Selected passage: Begin

Disney, despite it's very blatant, racist history, is still a powerhouse in the creation of one's dreams "come true." A producer of endless years of happiness, Disney, has proven the test of time. With its various theme parks and endless animated and filmed productions, merchandise, YOU NAME IT, Disney has given the world an excuse to always be joyful. Yet, all this joy wouldn't be possible without the many people behind the scenes making it so. Imagineers, as many call them, are the core from which the happiness is cultivated and then radiated. And in light of Black History Month, I highlight, one of Disney's first BLACK animator: Floyd Norman.

Floyd Norman, like many an animator (Imagineer), started with a pure love for art. Long before his career at Disney began, Norman made any and every empty surface his canvas. It was from that point on in his young life, where Norman began to hone his craft. It is in a new documentary titled, An Animated Life, in which we also learn, that due to Norman's upbringing during the 40's and 50s, he was sheltered from a great deal of the racial tensions and segregation in that era. Because of this sheltering and upbringing, Norman never believed that he could not apply for a job as a Disney animator due the color of his skin. Even though many jobs were denied to many people of color in the film industry, Norman applied in the mid 1950's to become a Disney animator. And the rest was history.

Selected passage: End
The data: Begin

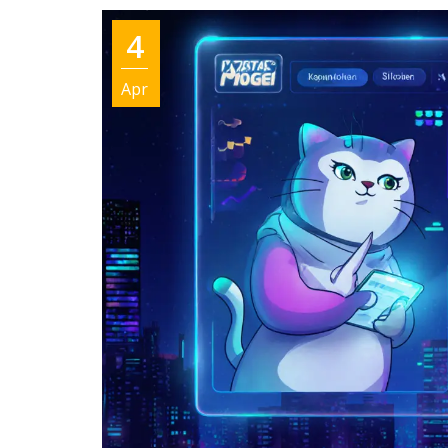
4
Apr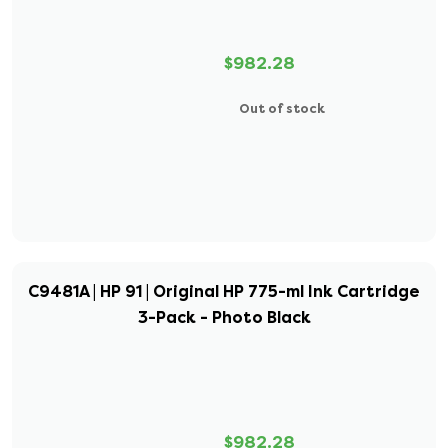
$982.28
Out of stock
C9481A | HP 91 | Original HP 775-ml Ink Cartridge
3-Pack - Photo Black
$982.28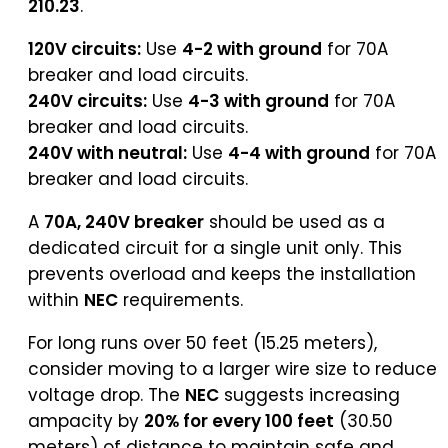
210.23
.
120V circuits:
Use
4-2 with ground
for 70A
breaker and load circuits.
240V circuits:
Use
4-3 with ground
for 70A
breaker and load circuits.
240V with neutral:
Use
4-4 with ground
for 70A
breaker and load circuits.
A
70A, 240V breaker
should be used as a
dedicated circuit for a single unit only. This
prevents overload and keeps the installation
within
NEC
requirements.
For long runs over 50 feet (15.25 meters),
consider moving to a larger wire size to reduce
voltage drop. The
NEC
suggests increasing
ampacity by
20% for every 100 feet
(30.50
meters) of distance to maintain safe and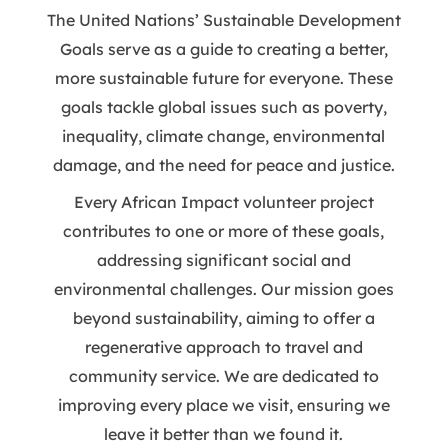
The United Nations’ Sustainable Development
Goals serve as a guide to creating a better,
more sustainable future for everyone. These
goals tackle global issues such as poverty,
inequality, climate change, environmental
damage, and the need for peace and justice.
Every African Impact volunteer project
contributes to one or more of these goals,
addressing significant social and
environmental challenges. Our mission goes
beyond sustainability, aiming to offer a
regenerative approach to travel and
community service. We are dedicated to
improving every place we visit, ensuring we
leave it better than we found it.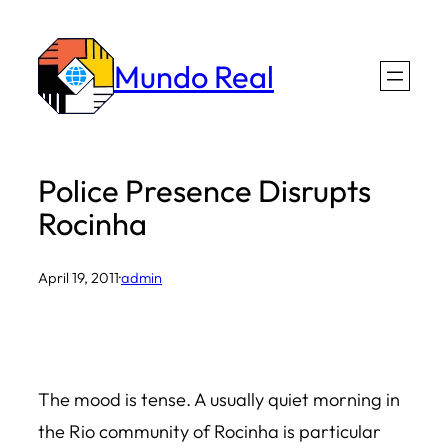
Skip
to
Mundo Real
content
Police Presence Disrupts
Rocinha
April 19, 2011
·
admin
The mood is tense. A usually quiet morning in
the Rio community of Rocinha is particular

The data: End

▶ _Assignment_:
Give the part of the Floyd Norman text between "Floyd Norman, like" and "rest was history.", inclusive, with "canvas" changed to "sketchbook".

▶ _Solved exercise_:
Floyd Norman, like many an animator (Imagineer), started with a pure love for art. Long before his career at Disney began, Norman made any and every empty surface his sketchbook. It was from that point on in his young life, where Norman began to hone his craft. It is in a new documentary titled, An Animated Life, in which we also learn, that due to Norman's upbringing during the 40's and 50s, he was sheltered from a great deal of the racial tensions and segregation in that era. Because of this sheltering and upbringing, Norman never believed that he could not apply for a job as a Disney animator due the color of his skin. Even though many jobs were denied to many people of color in the film industry, Norman applied in the mid 1950's to become a Disney animator. And the rest was history.